I need advice for purchasing a new barrel for a Remington- 700- 7mm-08. The barrel is rusted pretty bad, thought about getting a custom barrel instead of Remington factory replacement. Needs some good suggestions. THANKS!!!!


----------



## mossyoakpro (Nov 30, 2015)

Check out Stocky's...they were running a real good sale on them a few days ago.  Not sure of the brand 

Best of luck!!


----------



## deadend (Nov 30, 2015)

I'd send it to IT&D for a new Douglas stainless tube.


----------



## TrailBlazinMan (Dec 1, 2015)

Douglas, Pac-Nor, McGowen, Krieger, Lothar Walther....


----------



## tom ga hunter (Dec 1, 2015)

for a hunting rifle ITD is well priced.  I just had Accurate ordinance in Winder build a 7-08 hunting rifle for me, they are close to you, have barrels in stock but are more expensive than ITD. The last 3 rifles I have had built used LILJA barrels they are 1st class & have in stock hunting weight barrels.

http://accurateordnance.com/

http://itdcustomgun.com/

http://riflebarrels.com/product-category/in-stock-barrels/


----------



## Christian Infidel (Dec 10, 2015)

Thanks for the info and websites


----------



## Buzz (Dec 10, 2015)

Well the real question is how does it shoot?  Some rifles with rusted / significantly pitted barrels still shoot quite well.   When you look at the price of getting a new premium barrel put on a rifle, you're looking at more cost than the original rifle.


----------



## godogs57 (Dec 23, 2015)

Buzz said:


> Well the real question is how does it shoot?  Some rifles with rusted / significantly pitted barrels still shoot quite well.   When you look at the price of getting a new premium barrel put on a rifle, you're looking at more cost than the original rifle.



Agree...some of the worst barrels I've had would shoot lights out. Just had to clean em a little more often. 

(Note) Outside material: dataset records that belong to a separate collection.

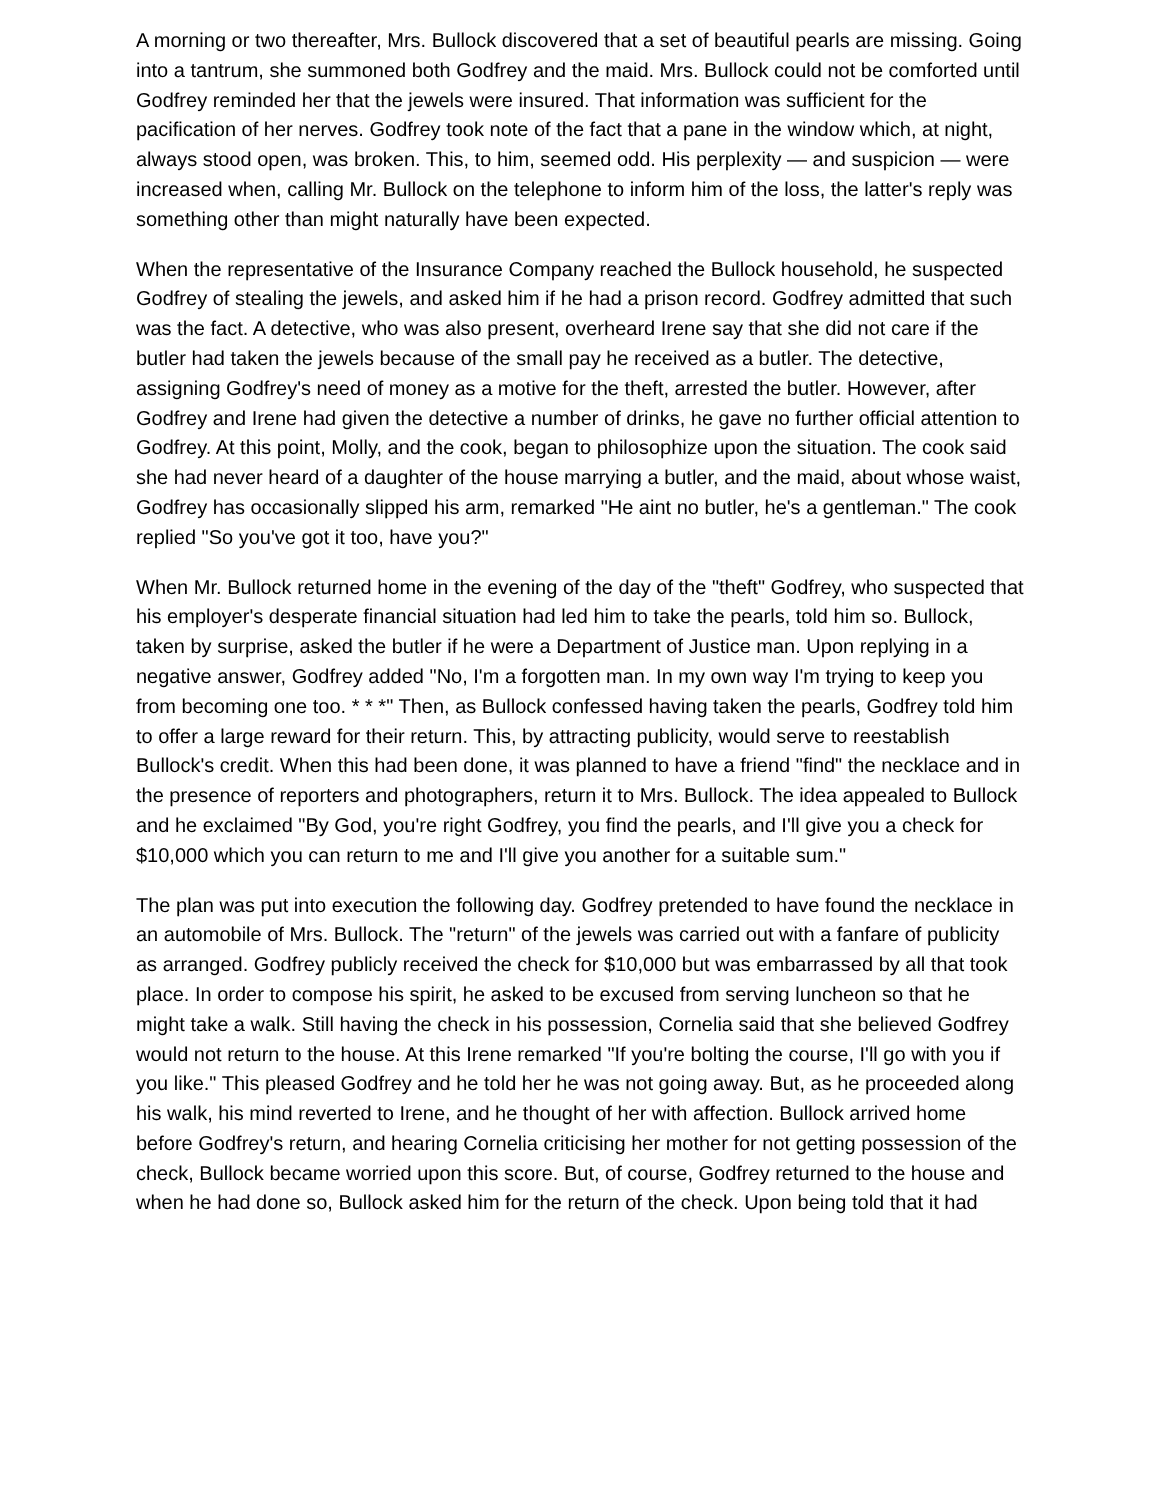A morning or two thereafter, Mrs. Bullock discovered that a set of beautiful pearls are missing. Going into a tantrum, she summoned both Godfrey and the maid. Mrs. Bullock could not be comforted until Godfrey reminded her that the jewels were insured. That information was sufficient for the pacification of her nerves. Godfrey took note of the fact that a pane in the window which, at night, always stood open, was broken. This, to him, seemed odd. His perplexity — and suspicion — were increased when, calling Mr. Bullock on the telephone to inform him of the loss, the latter's reply was something other than might naturally have been expected.
When the representative of the Insurance Company reached the Bullock household, he suspected Godfrey of stealing the jewels, and asked him if he had a prison record. Godfrey admitted that such was the fact. A detective, who was also present, overheard Irene say that she did not care if the butler had taken the jewels because of the small pay he received as a butler. The detective, assigning Godfrey's need of money as a motive for the theft, arrested the butler. However, after Godfrey and Irene had given the detective a number of drinks, he gave no further official attention to Godfrey. At this point, Molly, and the cook, began to philosophize upon the situation. The cook said she had never heard of a daughter of the house marrying a butler, and the maid, about whose waist, Godfrey has occasionally slipped his arm, remarked "He aint no butler, he's a gentleman." The cook replied "So you've got it too, have you?"
When Mr. Bullock returned home in the evening of the day of the "theft" Godfrey, who suspected that his employer's desperate financial situation had led him to take the pearls, told him so. Bullock, taken by surprise, asked the butler if he were a Department of Justice man. Upon replying in a negative answer, Godfrey added "No, I'm a forgotten man. In my own way I'm trying to keep you from becoming one too. * * *" Then, as Bullock confessed having taken the pearls, Godfrey told him to offer a large reward for their return. This, by attracting publicity, would serve to reestablish Bullock's credit. When this had been done, it was planned to have a friend "find" the necklace and in the presence of reporters and photographers, return it to Mrs. Bullock. The idea appealed to Bullock and he exclaimed "By God, you're right Godfrey, you find the pearls, and I'll give you a check for $10,000 which you can return to me and I'll give you another for a suitable sum."
The plan was put into execution the following day. Godfrey pretended to have found the necklace in an automobile of Mrs. Bullock. The "return" of the jewels was carried out with a fanfare of publicity as arranged. Godfrey publicly received the check for $10,000 but was embarrassed by all that took place. In order to compose his spirit, he asked to be excused from serving luncheon so that he might take a walk. Still having the check in his possession, Cornelia said that she believed Godfrey would not return to the house. At this Irene remarked "If you're bolting the course, I'll go with you if you like." This pleased Godfrey and he told her he was not going away. But, as he proceeded along his walk, his mind reverted to Irene, and he thought of her with affection. Bullock arrived home before Godfrey's return, and hearing Cornelia criticising her mother for not getting possession of the check, Bullock became worried upon this score. But, of course, Godfrey returned to the house and when he had done so, Bullock asked him for the return of the check. Upon being told that it had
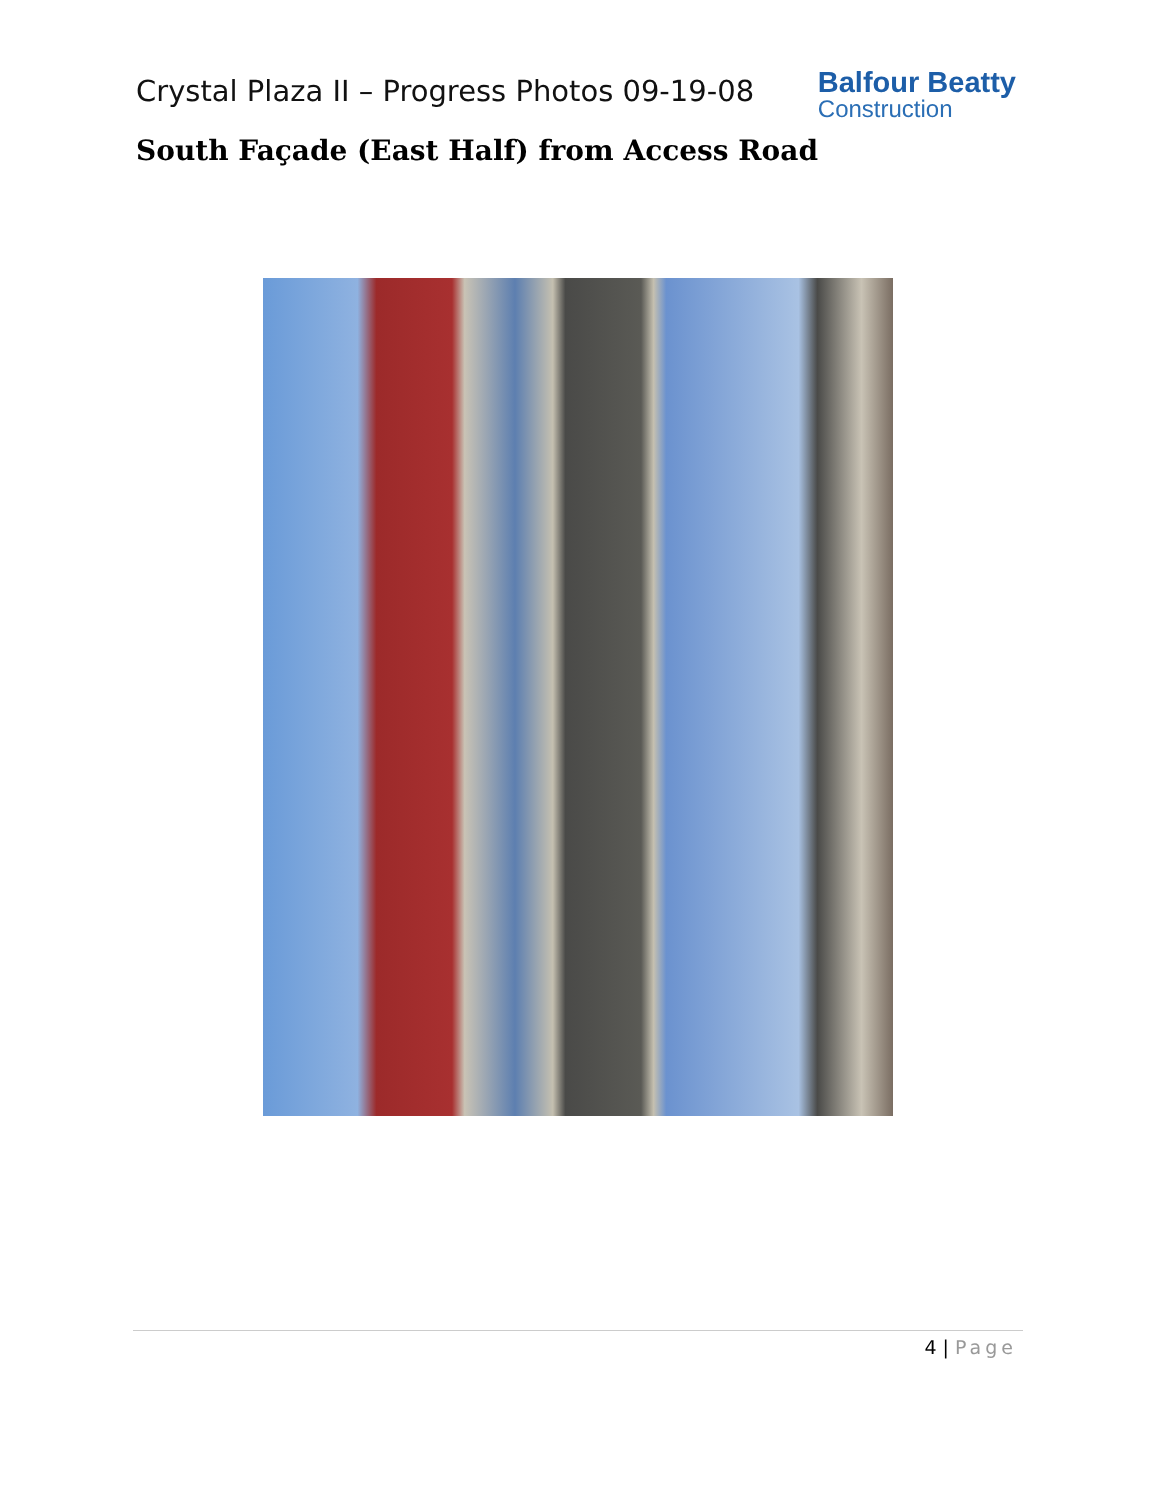Crystal Plaza II – Progress Photos 09-19-08
Balfour Beatty
Construction
South Façade (East Half) from Access Road
4 | Page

If you are going to replace the barrel, I'd stick with a Shilen, Lilja, or Kreiger barrel before I'd go with the others mentioned. The match barrels will run you $250 + or so, and you will have to pay a gunsmith to chamber the barrel blank as well....you'll have 400-500 in it before it's over with. Something to think about.


----------



## 01Foreman400 (Dec 27, 2015)

Is the rust on the inside or outside of the barrel?


----------